Historical non-fiction

No matter what the content area, reading nonfiction can bring history to life thru great narration and descriptive writing. These titles are a great historical read. 

How the Post Office Created America, a History by Winifred Gallaher 
How the post Office Created America tells the story of the surprising role of the post office in the nation’s political, social, economic and physical development. For the longest time it  the post office was the U.S. government’s largest and most important endeavor and was established in 1775 before the signing of the Declaration of Independence.  The authors takes you on a journey, as the post office was the catalyst of the industrial economy (transportation grid, customer service cultured and the political party system. Gallagher argues that Americans should understand what the post office has accomplished since 1775 and what it can contribute to a 21st century.

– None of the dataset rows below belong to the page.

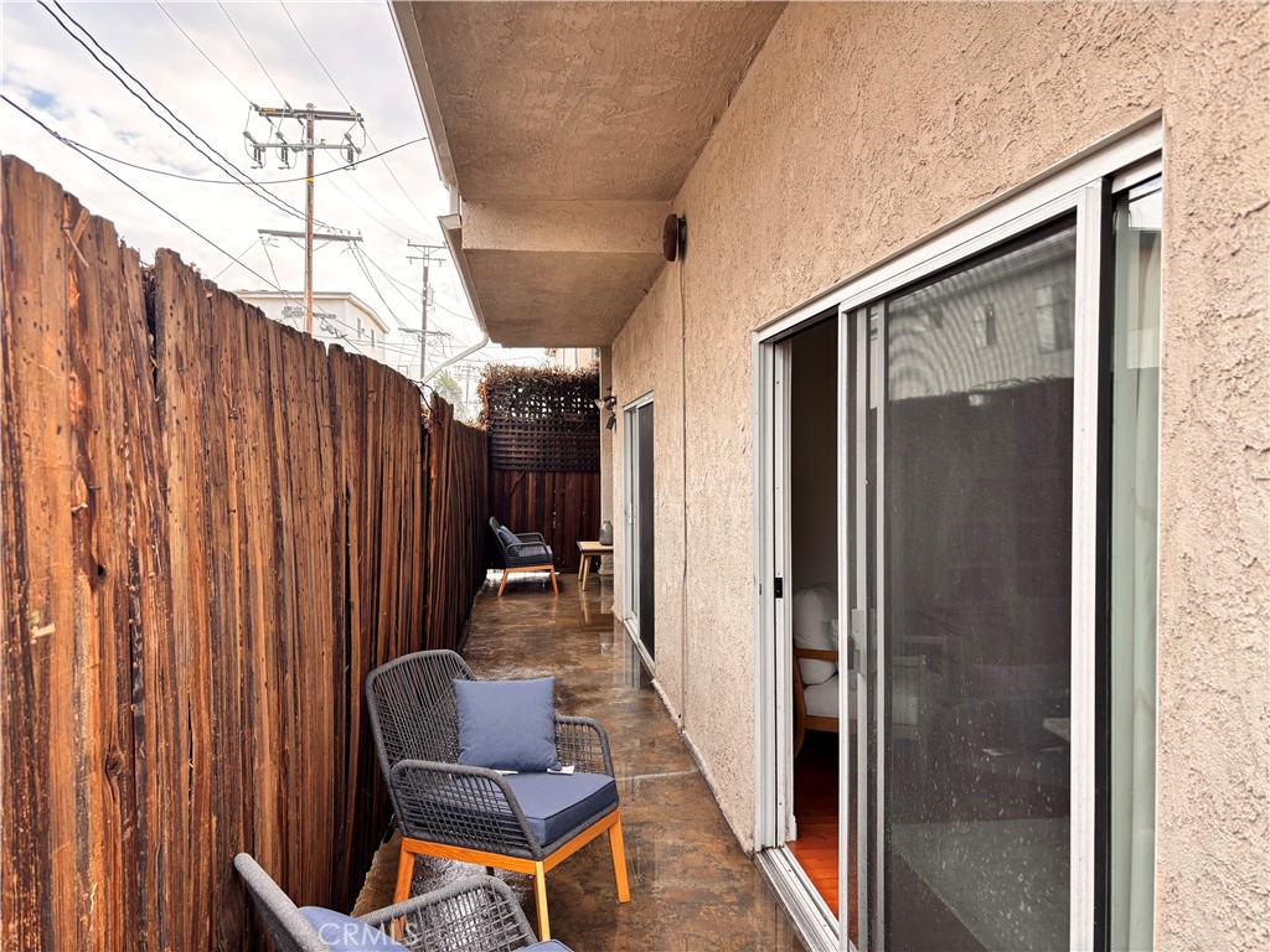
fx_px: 954
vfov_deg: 53.1
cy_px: 476
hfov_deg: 67.3
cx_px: 635
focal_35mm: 26
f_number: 1.6
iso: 50
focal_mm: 5.96
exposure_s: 1/283
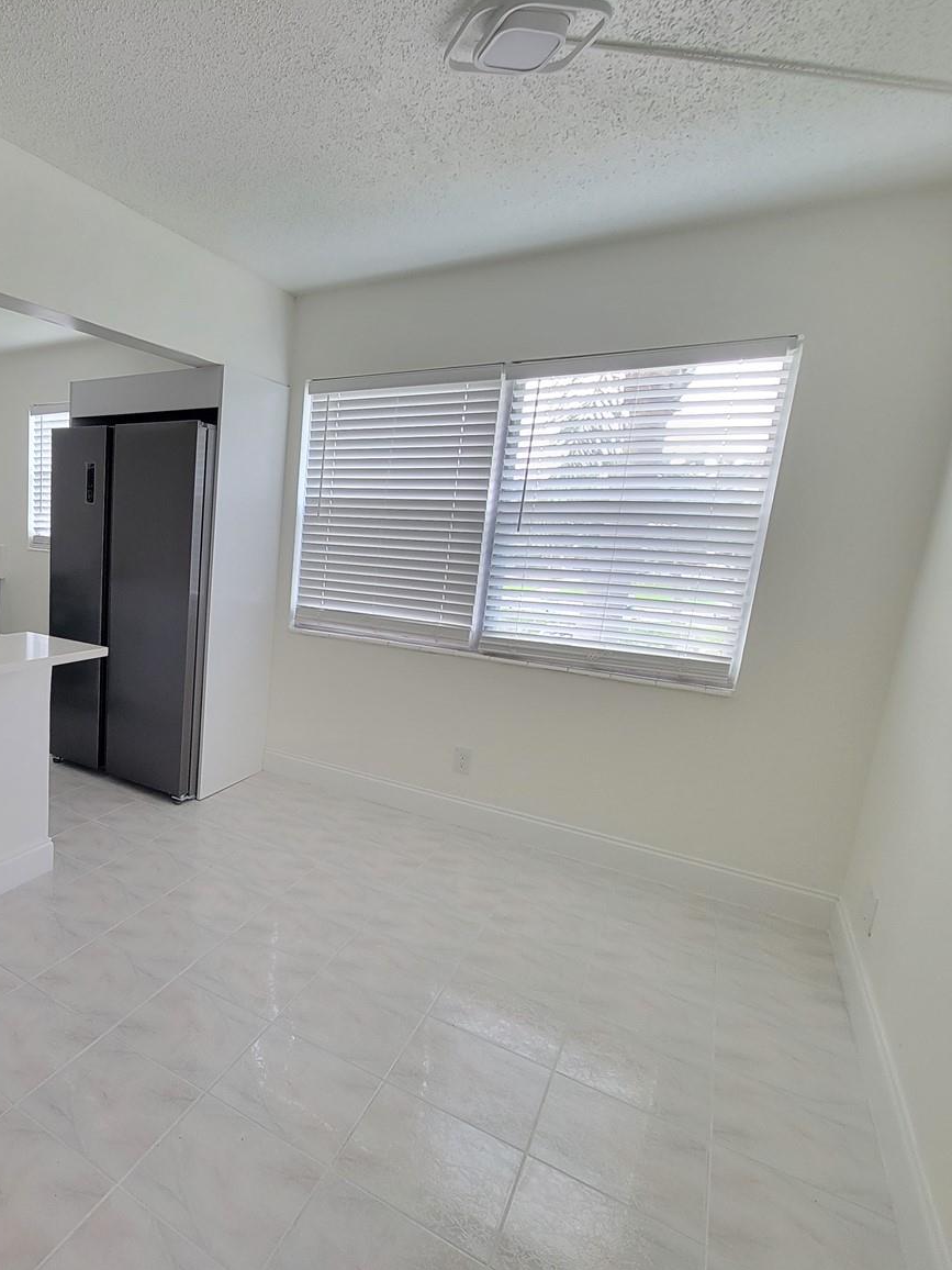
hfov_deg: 63.9
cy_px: 648
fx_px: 660
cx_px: 161
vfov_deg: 87.7
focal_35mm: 18
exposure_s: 1/60
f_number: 2.2
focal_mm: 2.2
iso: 320
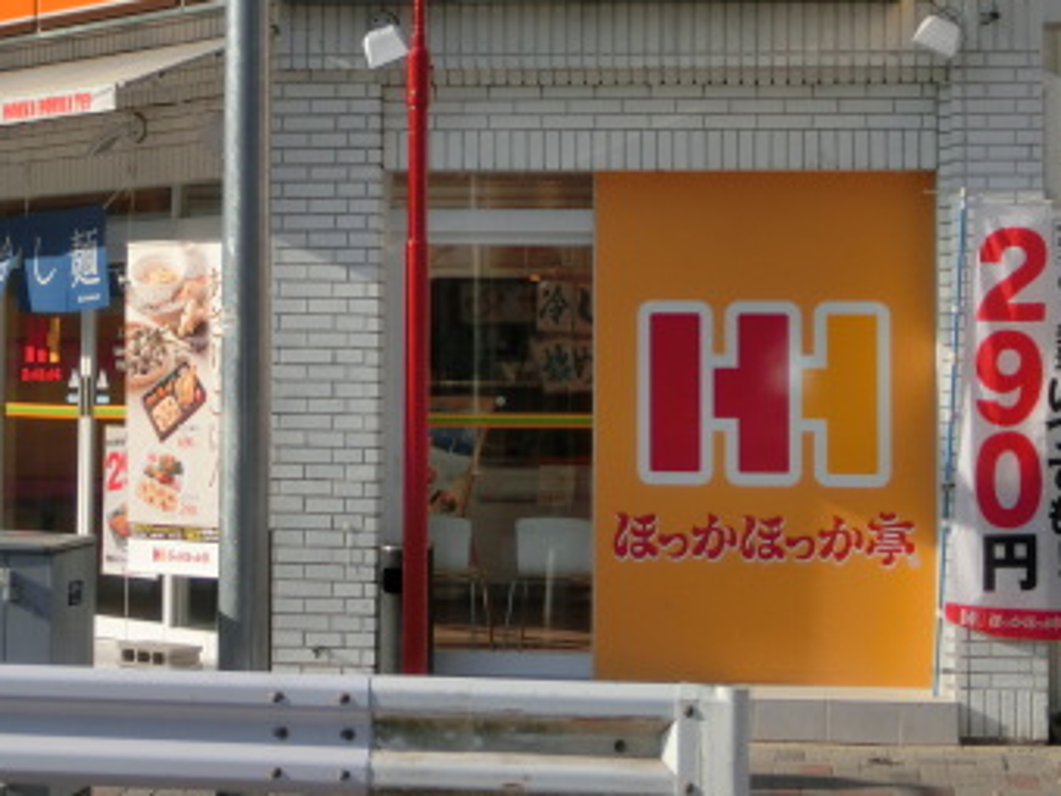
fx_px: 2881
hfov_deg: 20.8
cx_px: 340
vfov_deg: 15.6
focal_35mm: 94
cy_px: 137
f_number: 4.3
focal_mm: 9.16
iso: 80
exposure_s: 1/800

Rites of Conquest: The History and Culture of Michigan’s Native Americans by Charles E. Cleland  
Rites of Conquest narrates the struggle of Michigan Native Peoples; Ojibwa, Ottawa, and Potawatomi. For many thousands of years before the arrival of Europeans, Michigan’s native peoples, the Anishnabeg thrived in the forests and along the shores of the Great Lakes, their cultures in delicate social balance and in economic harmony with the natural order.  The French quest for furs, the colonial aggression of the British, and the invasion of native homelands by American settlers is the backdrop for its fascinating saga of their resistance and accommodation to the new social order.  Michigan Native American’s look to their values and traditions that set them apart as the most enduring peoples of the Great Lakes region. 

Wicked Takes the Witness Stand: A tale of murder and twisted deceit in Northern Michigan by Mardi Link
The author of When Evil Came to Good Hart and Isadore’s Secret, has written a third book of Michigan true crime. Wicked Takes the Witness stand provides a narrative on an unsolved mysterious case that sucked the state police and local officials into a morass of perjury and cover-up, which led to the separate condition and imprisonment of five innocent men.